# Problem description
Rewrite every line of the items below as a JSON list of strings, one string per line, leaving out any blank lines.

(Saved entries)
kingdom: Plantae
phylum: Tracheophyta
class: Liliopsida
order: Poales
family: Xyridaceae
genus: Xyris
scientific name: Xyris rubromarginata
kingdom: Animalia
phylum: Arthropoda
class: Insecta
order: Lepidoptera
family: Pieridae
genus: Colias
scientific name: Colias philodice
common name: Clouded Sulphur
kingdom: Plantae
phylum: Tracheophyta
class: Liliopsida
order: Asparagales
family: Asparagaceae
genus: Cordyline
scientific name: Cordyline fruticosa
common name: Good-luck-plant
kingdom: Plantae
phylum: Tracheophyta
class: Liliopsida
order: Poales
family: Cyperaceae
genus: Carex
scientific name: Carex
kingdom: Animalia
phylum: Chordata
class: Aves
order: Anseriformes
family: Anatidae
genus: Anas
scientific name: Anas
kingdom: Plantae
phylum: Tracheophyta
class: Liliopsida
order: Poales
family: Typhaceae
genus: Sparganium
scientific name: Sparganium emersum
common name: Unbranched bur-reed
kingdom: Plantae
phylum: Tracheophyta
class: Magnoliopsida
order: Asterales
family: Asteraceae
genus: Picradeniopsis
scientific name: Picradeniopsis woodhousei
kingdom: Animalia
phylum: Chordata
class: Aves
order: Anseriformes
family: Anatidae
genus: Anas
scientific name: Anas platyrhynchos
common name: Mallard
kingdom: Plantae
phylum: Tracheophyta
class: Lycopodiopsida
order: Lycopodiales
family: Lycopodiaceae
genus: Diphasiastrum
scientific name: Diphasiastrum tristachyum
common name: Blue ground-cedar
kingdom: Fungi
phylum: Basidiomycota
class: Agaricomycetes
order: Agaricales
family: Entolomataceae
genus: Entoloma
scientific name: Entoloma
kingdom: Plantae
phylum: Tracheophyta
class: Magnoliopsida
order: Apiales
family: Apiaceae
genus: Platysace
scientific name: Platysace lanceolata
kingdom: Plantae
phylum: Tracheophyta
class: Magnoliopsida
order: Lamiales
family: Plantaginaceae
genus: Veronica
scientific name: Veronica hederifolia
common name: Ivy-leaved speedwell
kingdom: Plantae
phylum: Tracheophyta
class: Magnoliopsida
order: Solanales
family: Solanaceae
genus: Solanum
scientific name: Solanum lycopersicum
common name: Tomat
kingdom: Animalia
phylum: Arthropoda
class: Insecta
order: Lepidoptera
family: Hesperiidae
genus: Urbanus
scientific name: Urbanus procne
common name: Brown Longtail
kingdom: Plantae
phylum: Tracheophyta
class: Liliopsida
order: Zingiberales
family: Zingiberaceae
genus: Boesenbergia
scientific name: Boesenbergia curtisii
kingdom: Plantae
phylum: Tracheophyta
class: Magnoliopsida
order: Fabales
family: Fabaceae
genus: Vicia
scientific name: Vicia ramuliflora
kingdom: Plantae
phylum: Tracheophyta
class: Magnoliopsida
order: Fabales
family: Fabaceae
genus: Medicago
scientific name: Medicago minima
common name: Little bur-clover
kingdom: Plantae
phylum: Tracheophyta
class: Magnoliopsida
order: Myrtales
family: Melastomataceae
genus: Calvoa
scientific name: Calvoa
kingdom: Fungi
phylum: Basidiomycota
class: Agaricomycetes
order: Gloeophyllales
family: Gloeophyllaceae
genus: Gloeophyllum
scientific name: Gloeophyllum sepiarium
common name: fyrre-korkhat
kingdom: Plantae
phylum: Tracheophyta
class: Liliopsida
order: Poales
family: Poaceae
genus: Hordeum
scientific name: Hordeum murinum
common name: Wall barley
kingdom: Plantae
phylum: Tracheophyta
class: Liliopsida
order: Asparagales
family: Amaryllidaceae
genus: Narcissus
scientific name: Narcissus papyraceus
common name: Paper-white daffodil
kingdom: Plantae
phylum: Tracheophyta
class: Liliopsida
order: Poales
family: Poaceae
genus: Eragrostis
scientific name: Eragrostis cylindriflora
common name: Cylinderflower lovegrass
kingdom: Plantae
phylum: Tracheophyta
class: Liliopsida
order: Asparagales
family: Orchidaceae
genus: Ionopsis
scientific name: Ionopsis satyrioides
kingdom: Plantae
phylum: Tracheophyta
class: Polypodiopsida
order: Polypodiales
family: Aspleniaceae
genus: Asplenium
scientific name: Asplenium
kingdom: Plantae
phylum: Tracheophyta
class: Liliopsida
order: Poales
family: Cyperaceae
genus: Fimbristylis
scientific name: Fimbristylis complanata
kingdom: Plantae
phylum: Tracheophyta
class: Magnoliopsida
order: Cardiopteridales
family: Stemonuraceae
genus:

# Response for this exercise
[
  "kingdom: Plantae",
  "phylum: Tracheophyta",
  "class: Liliopsida",
  "order: Poales",
  "family: Xyridaceae",
  "genus: Xyris",
  "scientific name: Xyris rubromarginata",
  "kingdom: Animalia",
  "phylum: Arthropoda",
  "class: Insecta",
  "order: Lepidoptera",
  "family: Pieridae",
  "genus: Colias",
  "scientific name: Colias philodice",
  "common name: Clouded Sulphur",
  "kingdom: Plantae",
  "phylum: Tracheophyta",
  "class: Liliopsida",
  "order: Asparagales",
  "family: Asparagaceae",
  "genus: Cordyline",
  "scientific name: Cordyline fruticosa",
  "common name: Good-luck-plant",
  "kingdom: Plantae",
  "phylum: Tracheophyta",
  "class: Liliopsida",
  "order: Poales",
  "family: Cyperaceae",
  "genus: Carex",
  "scientific name: Carex",
  "kingdom: Animalia",
  "phylum: Chordata",
  "class: Aves",
  "order: Anseriformes",
  "family: Anatidae",
  "genus: Anas",
  "scientific name: Anas",
  "kingdom: Plantae",
  "phylum: Tracheophyta",
  "class: Liliopsida",
  "order: Poales",
  "family: Typhaceae",
  "genus: Sparganium",
  "scientific name: Sparganium emersum",
  "common name: Unbranched bur-reed",
  "kingdom: Plantae",
  "phylum: Tracheophyta",
  "class: Magnoliopsida",
  "order: Asterales",
  "family: Asteraceae",
  "genus: Picradeniopsis",
  "scientific name: Picradeniopsis woodhousei",
  "kingdom: Animalia",
  "phylum: Chordata",
  "class: Aves",
  "order: Anseriformes",
  "family: Anatidae",
  "genus: Anas",
  "scientific name: Anas platyrhynchos",
  "common name: Mallard",
  "kingdom: Plantae",
  "phylum: Tracheophyta",
  "class: Lycopodiopsida",
  "order: Lycopodiales",
  "family: Lycopodiaceae",
  "genus: Diphasiastrum",
  "scientific name: Diphasiastrum tristachyum",
  "common name: Blue ground-cedar",
  "kingdom: Fungi",
  "phylum: Basidiomycota",
  "class: Agaricomycetes",
  "order: Agaricales",
  "family: Entolomataceae",
  "genus: Entoloma",
  "scientific name: Entoloma",
  "kingdom: Plantae",
  "phylum: Tracheophyta",
  "class: Magnoliopsida",
  "order: Apiales",
  "family: Apiaceae",
  "genus: Platysace",
  "scientific name: Platysace lanceolata",
  "kingdom: Plantae",
  "phylum: Tracheophyta",
  "class: Magnoliopsida",
  "order: Lamiales",
  "family: Plantaginaceae",
  "genus: Veronica",
  "scientific name: Veronica hederifolia",
  "common name: Ivy-leaved speedwell",
  "kingdom: Plantae",
  "phylum: Tracheophyta",
  "class: Magnoliopsida",
  "order: Solanales",
  "family: Solanaceae",
  "genus: Solanum",
  "scientific name: Solanum lycopersicum",
  "common name: Tomat",
  "kingdom: Animalia",
  "phylum: Arthropoda",
  "class: Insecta",
  "order: Lepidoptera",
  "family: Hesperiidae",
  "genus: Urbanus",
  "scientific name: Urbanus procne",
  "common name: Brown Longtail",
  "kingdom: Plantae",
  "phylum: Tracheophyta",
  "class: Liliopsida",
  "order: Zingiberales",
  "family: Zingiberaceae",
  "genus: Boesenbergia",
  "scientific name: Boesenbergia curtisii",
  "kingdom: Plantae",
  "phylum: Tracheophyta",
  "class: Magnoliopsida",
  "order: Fabales",
  "family: Fabaceae",
  "genus: Vicia",
  "scientific name: Vicia ramuliflora",
  "kingdom: Plantae",
  "phylum: Tracheophyta",
  "class: Magnoliopsida",
  "order: Fabales",
  "family: Fabaceae",
  "genus: Medicago",
  "scientific name: Medicago minima",
  "common name: Little bur-clover",
  "kingdom: Plantae",
  "phylum: Tracheophyta",
  "class: Magnoliopsida",
  "order: Myrtales",
  "family: Melastomataceae",
  "genus: Calvoa",
  "scientific name: Calvoa",
  "kingdom: Fungi",
  "phylum: Basidiomycota",
  "class: Agaricomycetes",
  "order: Gloeophyllales",
  "family: Gloeophyllaceae",
  "genus: Gloeophyllum",
  "scientific name: Gloeophyllum sepiarium",
  "common name: fyrre-korkhat",
  "kingdom: Plantae",
  "phylum: Tracheophyta",
  "class: Liliopsida",
  "order: Poales",
  "family: Poaceae",
  "genus: Hordeum",
  "scientific name: Hordeum murinum",
  "common name: Wall barley",
  "kingdom: Plantae",
  "phylum: Tracheophyta",
  "class: Liliopsida",
  "order: Asparagales",
  "family: Amaryllidaceae",
  "genus: Narcissus",
  "scientific name: Narcissus papyraceus",
  "common name: Paper-white daffodil",
  "kingdom: Plantae",
  "phylum: Tracheophyta",
  "class: Liliopsida",
  "order: Poales",
  "family: Poaceae",
  "genus: Eragrostis",
  "scientific name: Eragrostis cylindriflora",
  "common name: Cylinderflower lovegrass",
  "kingdom: Plantae",
  "phylum: Tracheophyta",
  "class: Liliopsida",
  "order: Asparagales",
  "family: Orchidaceae",
  "genus: Ionopsis",
  "scientific name: Ionopsis satyrioides",
  "kingdom: Plantae",
  "phylum: Tracheophyta",
  "class: Polypodiopsida",
  "order: Polypodiales",
  "family: Aspleniaceae",
  "genus: Asplenium",
  "scientific name: Asplenium",
  "kingdom: Plantae",
  "phylum: Tracheophyta",
  "class: Liliopsida",
  "order: Poales",
  "family: Cyperaceae",
  "genus: Fimbristylis",
  "scientific name: Fimbristylis complanata",
  "kingdom: Plantae",
  "phylum: Tracheophyta",
  "class: Magnoliopsida",
  "order: Cardiopteridales",
  "family: Stemonuraceae",
  "genus:"
]